UPDATE: (5/18/2020) Solution at the end of this post!
I'm attempting to upload big CSV files (30MB - 2GB) from a browser to GCP App Engine running Python 3.7 + Flask, and then push those files to GCP Storage. This works fine on local testing with large files, but errors out immediately on GCP with a "413 - Your client issued a request that was too large" if the file is larger than roughly 20MB. This error happens instantly on upload before it even reaches my custom Python logic (I suspect App Engine is checking the Content-Length
header). I tried many solutions after lots of SO/blog research to no avail. Note that I am using the basic/free App Engine setup with the F1 instance running the Gunicorn server.
First, I tried setting app.config['MAX_CONTENT_LENGTH'] = 2147483648
but that didn't change anything (SO post). My app still threw an error before it even reached my Python code:
# main.py
app.config['MAX_CONTENT_LENGTH'] = 2147483648 # 2GB limit
@app.route('/', methods=['POST', 'GET'])
def upload():
# COULDN'T GET THIS FAR WITH A LARGE UPLOAD!!!
if flask.request.method == 'POST':
uploaded_file = flask.request.files.get('file')
storage_client = storage.Client()
storage_bucket = storage_client.get_bucket('my_uploads')
blob = storage_bucket.blob(uploaded_file.filename)
blob.upload_from_string(uploaded_file.read())
<!-- index.html -->
<form method="POST" action='/upload' enctype="multipart/form-data">
<input type="file" name="file">
</form>
After further research, I switched to chunked uploads with Flask-Dropzone
, hoping I could upload the data in batches then append/build-up the CSV files as a Storage Blob:
# main.py
app = flask.Flask(__name__)
app.config['MAX_CONTENT_LENGTH'] = 2147483648 # 2GB limit
dropzone = Dropzone(app)
@app.route('/', methods=['POST', 'GET'])
def upload():
if flask.request.method == 'POST':
uploaded_file = flask.request.files.get('file')
storage_client = storage.Client()
storage_bucket = storage_client.get_bucket('my_uploads')
CHUNK_SIZE = 10485760 # 10MB
blob = storage_bucket.blob(uploaded_file.filename, chunk_size=self.CHUNK_SIZE)
# hoping for a create-if-not-exists then append thereafter
blob.upload_from_string(uploaded_file.read())

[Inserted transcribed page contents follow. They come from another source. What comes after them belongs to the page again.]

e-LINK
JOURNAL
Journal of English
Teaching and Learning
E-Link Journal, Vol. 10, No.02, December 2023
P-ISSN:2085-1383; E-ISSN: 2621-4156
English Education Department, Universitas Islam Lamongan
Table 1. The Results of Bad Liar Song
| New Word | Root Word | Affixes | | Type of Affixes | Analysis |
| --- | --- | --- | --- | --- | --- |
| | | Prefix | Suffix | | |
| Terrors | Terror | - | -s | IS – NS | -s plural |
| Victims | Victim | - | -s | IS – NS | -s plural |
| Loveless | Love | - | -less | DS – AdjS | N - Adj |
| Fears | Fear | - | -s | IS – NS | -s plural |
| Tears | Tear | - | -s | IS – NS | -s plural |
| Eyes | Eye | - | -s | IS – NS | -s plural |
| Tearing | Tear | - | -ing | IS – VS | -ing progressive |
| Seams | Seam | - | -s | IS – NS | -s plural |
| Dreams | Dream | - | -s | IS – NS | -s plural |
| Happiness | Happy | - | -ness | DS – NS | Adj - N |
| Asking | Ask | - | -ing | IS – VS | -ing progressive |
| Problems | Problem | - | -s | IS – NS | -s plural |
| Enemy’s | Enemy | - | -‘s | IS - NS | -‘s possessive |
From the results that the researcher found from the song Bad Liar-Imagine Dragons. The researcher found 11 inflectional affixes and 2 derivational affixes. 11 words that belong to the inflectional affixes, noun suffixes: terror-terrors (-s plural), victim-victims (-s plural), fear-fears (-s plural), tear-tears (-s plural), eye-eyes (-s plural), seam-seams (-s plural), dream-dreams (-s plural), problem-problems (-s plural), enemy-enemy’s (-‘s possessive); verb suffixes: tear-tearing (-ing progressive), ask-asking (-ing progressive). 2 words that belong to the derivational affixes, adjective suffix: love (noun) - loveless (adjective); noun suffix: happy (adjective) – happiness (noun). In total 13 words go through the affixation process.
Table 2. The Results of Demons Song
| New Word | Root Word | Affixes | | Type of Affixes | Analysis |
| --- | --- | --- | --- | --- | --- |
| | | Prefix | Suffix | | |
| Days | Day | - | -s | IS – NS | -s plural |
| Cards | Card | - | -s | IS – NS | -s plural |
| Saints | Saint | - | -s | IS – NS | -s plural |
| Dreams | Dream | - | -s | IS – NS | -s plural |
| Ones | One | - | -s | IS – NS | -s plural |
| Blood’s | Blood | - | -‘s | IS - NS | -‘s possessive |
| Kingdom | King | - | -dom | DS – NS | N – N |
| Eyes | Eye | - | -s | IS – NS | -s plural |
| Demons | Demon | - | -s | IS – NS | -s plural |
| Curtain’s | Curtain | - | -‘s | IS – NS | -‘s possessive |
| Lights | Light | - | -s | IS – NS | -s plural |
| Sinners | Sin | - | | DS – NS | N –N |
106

And the JS/HTML is straight from a few samples I found online:
<script>
Dropzone.options.myDropzone = {
timeout: 300000,
chunking: true,
chunkSize: 10485760 };
</script>
....
<form method="POST" action='/upload' class="dropzone dz-clickable"

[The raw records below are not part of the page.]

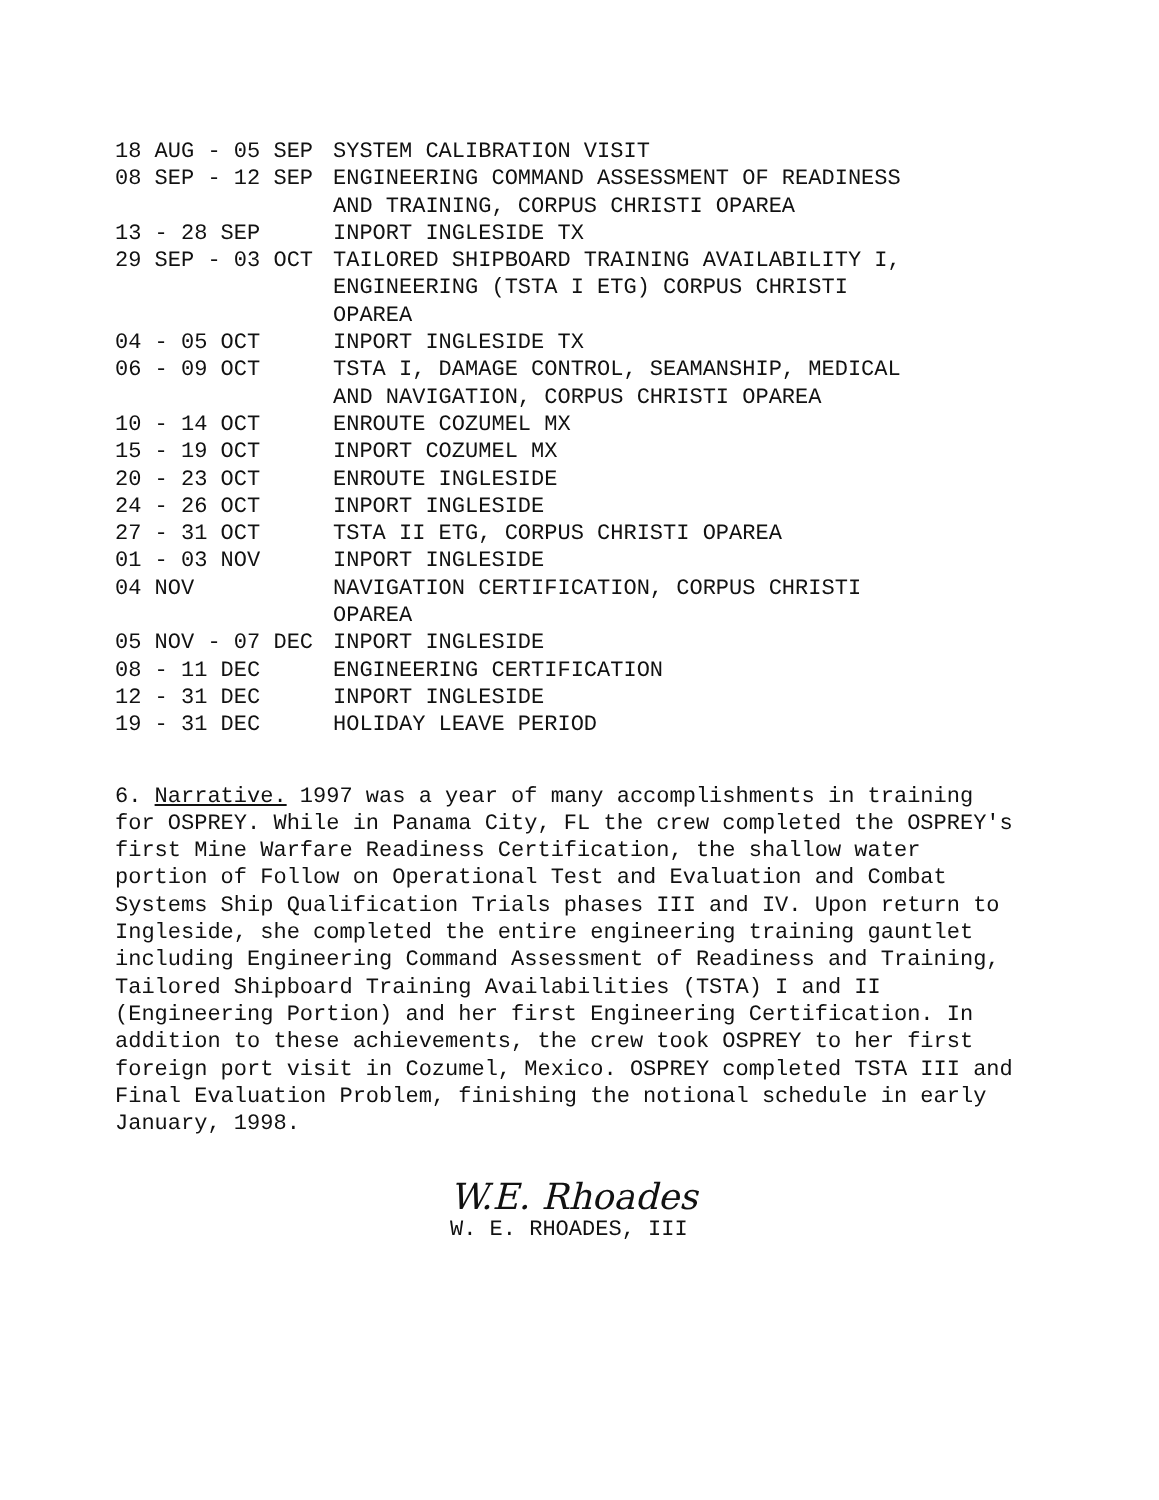| 18 AUG - 05 SEP | SYSTEM CALIBRATION VISIT |
| 08 SEP - 12 SEP | ENGINEERING COMMAND ASSESSMENT OF READINESS AND TRAINING, CORPUS CHRISTI OPAREA |
| 13 - 28 SEP | INPORT INGLESIDE TX |
| 29 SEP - 03 OCT | TAILORED SHIPBOARD TRAINING AVAILABILITY I, ENGINEERING (TSTA I ETG) CORPUS CHRISTI OPAREA |
| 04 - 05 OCT | INPORT INGLESIDE TX |
| 06 - 09 OCT | TSTA I, DAMAGE CONTROL, SEAMANSHIP, MEDICAL AND NAVIGATION, CORPUS CHRISTI OPAREA |
| 10 - 14 OCT | ENROUTE COZUMEL MX |
| 15 - 19 OCT | INPORT COZUMEL MX |
| 20 - 23 OCT | ENROUTE INGLESIDE |
| 24 - 26 OCT | INPORT INGLESIDE |
| 27 - 31 OCT | TSTA II ETG, CORPUS CHRISTI OPAREA |
| 01 - 03 NOV | INPORT INGLESIDE |
| 04 NOV | NAVIGATION CERTIFICATION, CORPUS CHRISTI OPAREA |
| 05 NOV - 07 DEC | INPORT INGLESIDE |
| 08 - 11 DEC | ENGINEERING CERTIFICATION |
| 12 - 31 DEC | INPORT INGLESIDE |
| 19 - 31 DEC | HOLIDAY LEAVE PERIOD |
6. Narrative. 1997 was a year of many accomplishments in training for OSPREY. While in Panama City, FL the crew completed the OSPREY's first Mine Warfare Readiness Certification, the shallow water portion of Follow on Operational Test and Evaluation and Combat Systems Ship Qualification Trials phases III and IV. Upon return to Ingleside, she completed the entire engineering training gauntlet including Engineering Command Assessment of Readiness and Training, Tailored Shipboard Training Availabilities (TSTA) I and II (Engineering Portion) and her first Engineering Certification. In addition to these achievements, the crew took OSPREY to her first foreign port visit in Cozumel, Mexico. OSPREY completed TSTA III and Final Evaluation Problem, finishing the notional schedule in early January, 1998.
W.E. Rhoades
W. E. RHOADES, III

id="dropper" enctype="multipart/form-data">
</form>
The above does upload in chunks (I can see repeated calls to POST /upload), but, the call to blob.upload_from_string(uploaded_file.read())
just keeps replacing the blob contents with the last chunk uploaded instead of appending. This also doesn't work even if I strip out the chunk_size=self.CHUNK_SIZE
parameter.
Next I looked at writing to /tmp
then to Storage but the docs say writing to /tmp
takes up the little memory I have, and the filesystem elsewhere is read-only, so neither of those will work.
Is there an append API or approved methodology to upload big files to GCP App Engine and push/stream to Storage? Given the code works on my local server (and happily uploads to GCP Storage), I'm assuming this is a built-in limitation in App Engine that needs to be worked around.
SOLUTION (5/18/2020) I was able to use Flask-Dropzone to have JavaScript split the upload into many 10MB chunks and send those chunks one at a time to the Python server. On the Python side of things we'd keep appending to a file in /tmp to "build up" the contents until all chunks came in. Finally, on the last chunk we'd upload to GCP Storage then delete the /tmp file.
@app.route('/upload', methods=['POST'])
def upload():
uploaded_file = flask.request.files.get('file')
tmp_file_path = '/tmp/' + uploaded_file.filename
with open(tmp_file_path, 'a') as f:
f.write(uploaded_file.read().decode("UTF8"))
chunk_index = int(flask.request.form.get('dzchunkindex')) if (flask.request.form.get('dzchunkindex') is not None) else 0
chunk_count = int(flask.request.form.get('dztotalchunkcount')) if (flask.request.form.get('dztotalchunkcount') is not None) else 1
if (chunk_index == (chunk_count - 1)):
print('Saving file to storage')
storage_bucket = storage_client.get_bucket('prairi_uploads')
blob = storage_bucket.blob(uploaded_file.filename) #CHUNK??
blob.upload_from_filename(tmp_file_path, client=storage_client)
print('Saved to Storage')
print('Deleting temp file')
os.remove(tmp_file_path)
<!-- index.html -->
<script>
Dropzone.options.myDropzone = {
... // configs
timeout: 300000,
chunking: true,
chunkSize: 1000000
};
</script>
Note that /tmp shares resources with RAM, so you need at least as much RAM as the as the uploaded file size, plus more for Python itself (I had to use an F4 instance). I would imagine there's a better solution to write to block storage instead of /tmp, but I haven't gotten that far yet.